Jornal Mundo Espírita

Janeiro de 2020 Número 1626 Ano 87

Fidelidade doutrinária

agosto/2013

Poucos sabem que a expressão “fidelidade” se origina do latim “fides”, que significa fé, ter firme e inabalável convicção em determinados princípios.

“Fé” e “paz” foram as expressões reais utilizadas por Jesus em sua dolorosa peregrinação pelo solo movediço do planeta.

Ter fé é ser fiel. Por essa razão a Doutrina Espírita não prescinde da fidelidade daqueles que dizem amá-la, por ser o Consolador, o Espírito de Verdade, que recupera o desejo divino do cristo de ver em cada seguidor de seus ensinamentos um expoente de fidelidade cristã.

Quando contraímos núpcias, quando nos associamos a um clube, quando nos dedicamos profissionalmente a uma empresa… na sociedade, no trânsito, na relação familiar, enfim, nos obrigamos a assumir o compromisso da fidelidade, sob pena de desfigurarmos o nosso caráter, perdendo a credibilidade indispensável a nossa vitória nos diversos planos da vida.

A fé não prescinde da disciplina espiritual que nos possibilita viver com segurança.

A disciplina não abre mão do estudo doutrinário para a ampla conquista do conhecimento libertador.

Quando Allan Kardec nos falou sobre espíritos pseudo-sábios, objetivou advertir-nos para a ação desses infortunados irmãos que supõem saber o que não sabem e se arvoram em reformadores de ideias que desconhecem, por pura presunção. O orgulho é o sentimento que lhes move a razão. Está nas “diferentes ordens de Espíritos”, na questão 104 de “O Livro dos Espíritos”.

Alvos fáceis de forças perturbadoras, insistem na falsa necessidade de se reformar o Espiritismo, de renovar-lhes os conceitos, desconhecendo que o Senhor nos disse que ele ficaria eternamente conosco (João: 14 e 15).
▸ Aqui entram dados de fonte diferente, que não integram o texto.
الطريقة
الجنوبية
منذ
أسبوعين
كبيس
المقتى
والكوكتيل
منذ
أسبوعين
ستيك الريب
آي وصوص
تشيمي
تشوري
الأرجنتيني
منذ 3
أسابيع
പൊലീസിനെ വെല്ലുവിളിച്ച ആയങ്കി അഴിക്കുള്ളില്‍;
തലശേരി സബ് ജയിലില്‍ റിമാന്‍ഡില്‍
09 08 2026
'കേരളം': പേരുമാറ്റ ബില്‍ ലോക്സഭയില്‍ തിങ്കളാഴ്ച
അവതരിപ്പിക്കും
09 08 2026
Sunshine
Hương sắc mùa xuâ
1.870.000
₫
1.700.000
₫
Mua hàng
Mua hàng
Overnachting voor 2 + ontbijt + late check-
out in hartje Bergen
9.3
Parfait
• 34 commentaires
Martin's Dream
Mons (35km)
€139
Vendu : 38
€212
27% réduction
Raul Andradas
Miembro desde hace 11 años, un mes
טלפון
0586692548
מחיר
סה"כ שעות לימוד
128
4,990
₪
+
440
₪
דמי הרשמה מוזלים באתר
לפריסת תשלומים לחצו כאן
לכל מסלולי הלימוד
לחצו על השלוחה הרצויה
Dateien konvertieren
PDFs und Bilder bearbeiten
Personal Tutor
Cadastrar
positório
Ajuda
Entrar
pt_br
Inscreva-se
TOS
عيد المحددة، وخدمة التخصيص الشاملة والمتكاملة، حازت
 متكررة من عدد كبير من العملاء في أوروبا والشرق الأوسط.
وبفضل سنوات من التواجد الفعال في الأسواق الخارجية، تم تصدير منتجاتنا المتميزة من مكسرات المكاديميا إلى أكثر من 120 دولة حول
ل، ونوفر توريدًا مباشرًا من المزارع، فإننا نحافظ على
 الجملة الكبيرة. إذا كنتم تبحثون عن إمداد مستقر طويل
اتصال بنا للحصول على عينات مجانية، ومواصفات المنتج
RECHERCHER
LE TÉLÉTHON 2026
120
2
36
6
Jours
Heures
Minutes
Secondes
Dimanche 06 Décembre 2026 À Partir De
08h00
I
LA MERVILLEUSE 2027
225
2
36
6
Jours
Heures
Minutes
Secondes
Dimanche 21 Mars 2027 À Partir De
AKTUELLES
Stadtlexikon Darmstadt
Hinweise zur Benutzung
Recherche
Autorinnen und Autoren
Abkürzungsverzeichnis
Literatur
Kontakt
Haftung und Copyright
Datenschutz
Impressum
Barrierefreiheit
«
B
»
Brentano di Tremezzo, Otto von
Modifica-lo seria dar a ele, ao Espiritismo, o cunho da transitoriedade, a marca do que é passageiro.

Os que se supõe com autoridade para a falaciosa mudança não dão nenhuma contribuição efetiva para o bem da sociedade.

Onde está sua postura, moralmente elevada, no seio da família? Que contribuição marcante deram no seu campo profissional? Que currículo acadêmico de altíssimo nível possuem? Quantos livros de sucesso escreveram? Quantas dezenas de anos consumiram no idealismo de servir com páginas preciosas, palestras exemplares, gastos do próprio bolso? Que cidades e que estados percorreram ouvindo lideranças respeitáveis para formação de consenso? Já leram todas as obras de Kardec e as complementares de Chico Xavier para formarem opinião definitiva? Quais os aspectos pretendem mudar?

Não há uma única liderança acreditada no Movimento Espírita que endosse tal disparate.

Médiuns consagrados, escritores renomados, presidentes de federações, membros do Conselho Federativo Nacional… são unânimes na defesa de nossa Doutrina tal como ela é, saída das mentes privilegiadas dos benfeitores que atuaram em nome do Cristo.

É preciso cautela no exame das questões, para não sermos consumidos pelo fogo devorador da precipitação.